### WHAT IS NEEDED
Your reply should reproduce all the data below exactly while excluding the pictures.

Stored data entries
....

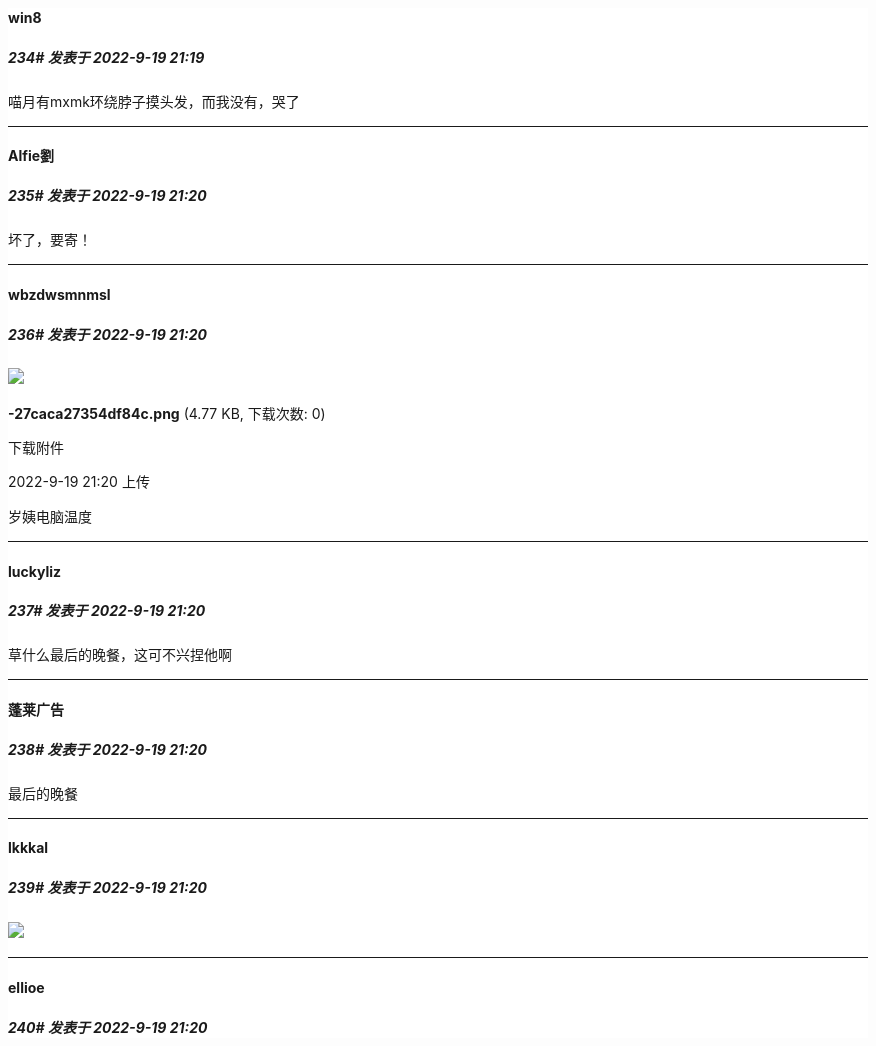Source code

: ####  win8  
##### 234#       发表于 2022-9-19 21:19

喵月有mxmk环绕脖子摸头发，而我没有，哭了

*****

####  Alfie劉  
##### 235#       发表于 2022-9-19 21:20

坏了，要寄！

*****

####  wbzdwsmnmsl  
##### 236#       发表于 2022-9-19 21:20

<img src="https://img.saraba1st.com/forum/202209/19/212030o0mlz4qgw5bbqcqc.png" referrerpolicy="no-referrer">

<strong>-27caca27354df84c.png</strong> (4.77 KB, 下载次数: 0)

下载附件

2022-9-19 21:20 上传

岁姨电脑温度

*****

####  luckyliz  
##### 237#       发表于 2022-9-19 21:20

草什么最后的晚餐，这可不兴捏他啊

*****

####  蓬莱广告  
##### 238#       发表于 2022-9-19 21:20

最后的晚餐

*****

####  lkkkal  
##### 239#       发表于 2022-9-19 21:20

<img src="https://static.saraba1st.com/image/smiley/face2017/109.png" referrerpolicy="no-referrer">



*****

####  ellioe  
##### 240#       发表于 2022-9-19 21:20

....

### RESPONSE TO THE TASK
Source code

: ####  win8  
##### 234#       发表于 2022-9-19 21:19

喵月有mxmk环绕脖子摸头发，而我没有，哭了

*****

####  Alfie劉  
##### 235#       发表于 2022-9-19 21:20

坏了，要寄！

*****

####  wbzdwsmnmsl  
##### 236#       发表于 2022-9-19 21:20

<img src="https://img.saraba1st.com/forum/202209/19/212030o0mlz4qgw5bbqcqc.png" referrerpolicy="no-referrer">

<strong>-27caca27354df84c.png</strong> (4.77 KB, 下载次数: 0)

下载附件

2022-9-19 21:20 上传

岁姨电脑温度

*****

####  luckyliz  
##### 237#       发表于 2022-9-19 21:20

草什么最后的晚餐，这可不兴捏他啊

*****

####  蓬莱广告  
##### 238#       发表于 2022-9-19 21:20

最后的晚餐

*****

####  lkkkal  
##### 239#       发表于 2022-9-19 21:20

<img src="https://static.saraba1st.com/image/smiley/face2017/109.png" referrerpolicy="no-referrer">



*****

####  ellioe  
##### 240#       发表于 2022-9-19 21:20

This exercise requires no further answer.